Exercise materials:
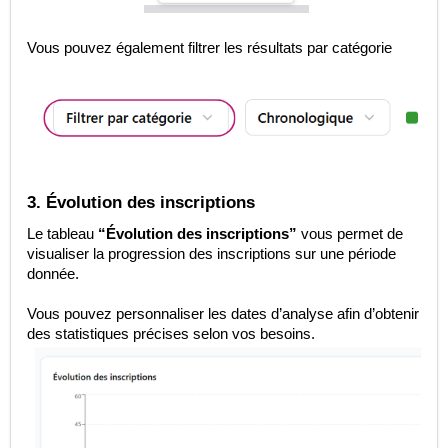
Vous pouvez également filtrer les résultats par catégorie
3. Évolution des inscriptions
Le tableau
“Évolution des inscriptions”
vous permet de
visualiser la progression des inscriptions sur une période
donnée.
Vous pouvez personnaliser les dates d’analyse afin d’obtenir
des statistiques précises selon vos besoins.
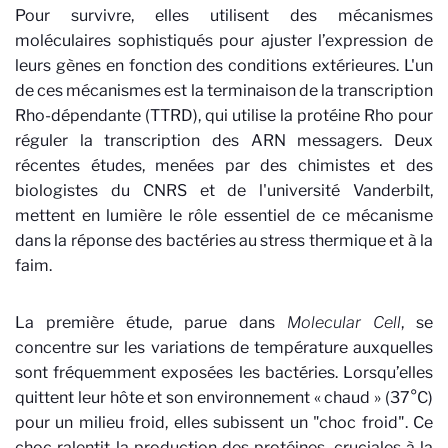
Pour survivre, elles utilisent des mécanismes
moléculaires sophistiqués pour ajuster l’expression de
leurs gènes en fonction des conditions extérieures. L'un
de ces mécanismes est la terminaison de la transcription
Rho-dépendante (TTRD), qui utilise la protéine Rho pour
réguler la transcription des ARN messagers. Deux
récentes études, menées par des chimistes et des
biologistes du CNRS et de l'université Vanderbilt,
mettent en lumière le rôle essentiel de ce mécanisme
dans la réponse des bactéries au stress thermique et à la
faim.
La première étude, parue dans
Molecular Cell
, se
concentre sur les variations de température auxquelles
sont fréquemment exposées les bactéries. Lorsqu’elles
quittent leur hôte et son environnement « chaud » (37°C)
pour un milieu froid, elles subissent un "choc froid". Ce
choc ralentit la production des protéines, cruciales à la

Problem description:
A faithful copy of the data above is wanted, with every image left out.

Answer for the task:
Vous pouvez également filtrer les résultats par catégorie
3. Évolution des inscriptions
Le tableau
“Évolution des inscriptions”
vous permet de
visualiser la progression des inscriptions sur une période
donnée.
Vous pouvez personnaliser les dates d’analyse afin d’obtenir
des statistiques précises selon vos besoins.
Pour survivre, elles utilisent des mécanismes
moléculaires sophistiqués pour ajuster l’expression de
leurs gènes en fonction des conditions extérieures. L'un
de ces mécanismes est la terminaison de la transcription
Rho-dépendante (TTRD), qui utilise la protéine Rho pour
réguler la transcription des ARN messagers. Deux
récentes études, menées par des chimistes et des
biologistes du CNRS et de l'université Vanderbilt,
mettent en lumière le rôle essentiel de ce mécanisme
dans la réponse des bactéries au stress thermique et à la
faim.
La première étude, parue dans
Molecular Cell
, se
concentre sur les variations de température auxquelles
sont fréquemment exposées les bactéries. Lorsqu’elles
quittent leur hôte et son environnement « chaud » (37°C)
pour un milieu froid, elles subissent un "choc froid". Ce
choc ralentit la production des protéines, cruciales à la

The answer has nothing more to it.